--- Start of Selected passage ---
2. | Securities Act Exemption Applicable. |
Section 2 of the Form T-3 hereby is amended and restated to read as follows:
Pursuant to the terms set forth in the offering circular dated June 21, 2002 (the Offering Circular), a copy of which is filed as Exhibit T3E (1) hereto, and the related letter of transmittal, a copy of which is filed as Exhibit T3E (2) hereto (which, together with the Offering Circular, constitutes the Exchange Offer), Intevac, Inc. (Intevac or the Applicant or the Company) has proposed to exchange for each $1,000 principal amount of its 6½% Convertible Subordinated Notes due 2004 (the Existing Notes) $185 in cash (the Cash Payment) and $815 of its new 6½% Convertible Notes due 2009 (the New Notes and, together with the Cash Payment, the Exchange Consideration). The New Notes will be issued in denominations of $1,000 principal amount or integral multiples thereof. Intevac will pay cash for any fractional portion of a New Note that is less than $1,000 principal amount as a result of the exchange, after aggregating all Existing Notes tendered. Intevac is offering to exchange all of the outstanding $37,545,000 aggregate principal amount of Existing Notes under the Exchange Offer. Intevac will pay interest on the Existing Notes that are tendered and accepted for exchange that has accrued to the date of completion of the exchange. The Exchange Offer is conditioned on at least $30,000,000 principal amount of Existing Notes being tendered in the Exchange Offer. The New Notes are to be issued under the indenture to be qualified hereby (the Indenture). Intevac will extend the Exchange Offer to all holders of its outstanding Existing Notes.
--- End of Selected passage ---
--- Start of Data extract ---
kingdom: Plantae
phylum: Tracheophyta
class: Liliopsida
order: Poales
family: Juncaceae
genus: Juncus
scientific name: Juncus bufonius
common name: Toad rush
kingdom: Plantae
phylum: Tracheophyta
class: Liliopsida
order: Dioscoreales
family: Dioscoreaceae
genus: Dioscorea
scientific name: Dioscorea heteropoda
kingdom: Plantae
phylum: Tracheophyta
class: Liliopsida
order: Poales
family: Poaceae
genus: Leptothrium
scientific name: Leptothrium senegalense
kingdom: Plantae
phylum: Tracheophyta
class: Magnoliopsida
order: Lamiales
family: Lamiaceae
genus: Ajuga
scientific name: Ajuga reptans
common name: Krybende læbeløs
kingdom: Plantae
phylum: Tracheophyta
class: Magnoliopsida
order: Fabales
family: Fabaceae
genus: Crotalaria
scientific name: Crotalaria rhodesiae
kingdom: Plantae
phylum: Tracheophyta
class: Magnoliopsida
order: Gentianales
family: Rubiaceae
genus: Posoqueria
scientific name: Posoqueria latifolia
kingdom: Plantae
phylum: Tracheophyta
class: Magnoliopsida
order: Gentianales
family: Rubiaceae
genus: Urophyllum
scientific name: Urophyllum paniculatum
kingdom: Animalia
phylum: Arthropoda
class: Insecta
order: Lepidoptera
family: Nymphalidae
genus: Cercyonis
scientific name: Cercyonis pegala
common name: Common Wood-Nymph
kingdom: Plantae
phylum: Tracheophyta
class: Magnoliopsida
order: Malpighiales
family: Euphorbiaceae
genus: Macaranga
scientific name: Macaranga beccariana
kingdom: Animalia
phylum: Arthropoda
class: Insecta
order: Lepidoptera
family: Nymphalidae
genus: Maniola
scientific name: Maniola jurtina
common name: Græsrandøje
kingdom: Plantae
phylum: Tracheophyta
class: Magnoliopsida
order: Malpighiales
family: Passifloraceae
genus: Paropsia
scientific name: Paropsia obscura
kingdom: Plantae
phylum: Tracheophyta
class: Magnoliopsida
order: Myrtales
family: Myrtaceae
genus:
--- End of Data extract ---
Stated task 1:
In the Intevac exchange offer text, how much cash does Intevac offer for each $1,000 principal amount of its Existing Notes?
Stated task 2:
Pick up the Intevac exchange offer text after its final sentence and carry it forward.

Response 1:
$185 in cash, called the Cash Payment.

Response 2:
As the Exchange Consideration is proposed to be offered by Intevac to holders of its Existing Notes exclusively and solely in exchange for outstanding Existing Notes, the issuance of the New Notes by Intevac to the holders participating in the Exchange Offer is exempt from registration under the Securities Act of 1933, as amended (the Securities Act), pursuant to the provisions of Section 3(a) (9) thereof. Intevac will not make any sales of the New Notes (i) other than pursuant to the terms of the Exchange Offer, or (ii) by or through an underwriter at or about the same time as the Exchange Offer. No consideration has been or will be given, directly or indirectly, to any broker, dealer, salesman, or other person for soliciting exchanges of the Existing Notes. No holder of the outstanding Existing Notes has made or will be requested to make any cash payment to Intevac in connection with the Exchange Offer.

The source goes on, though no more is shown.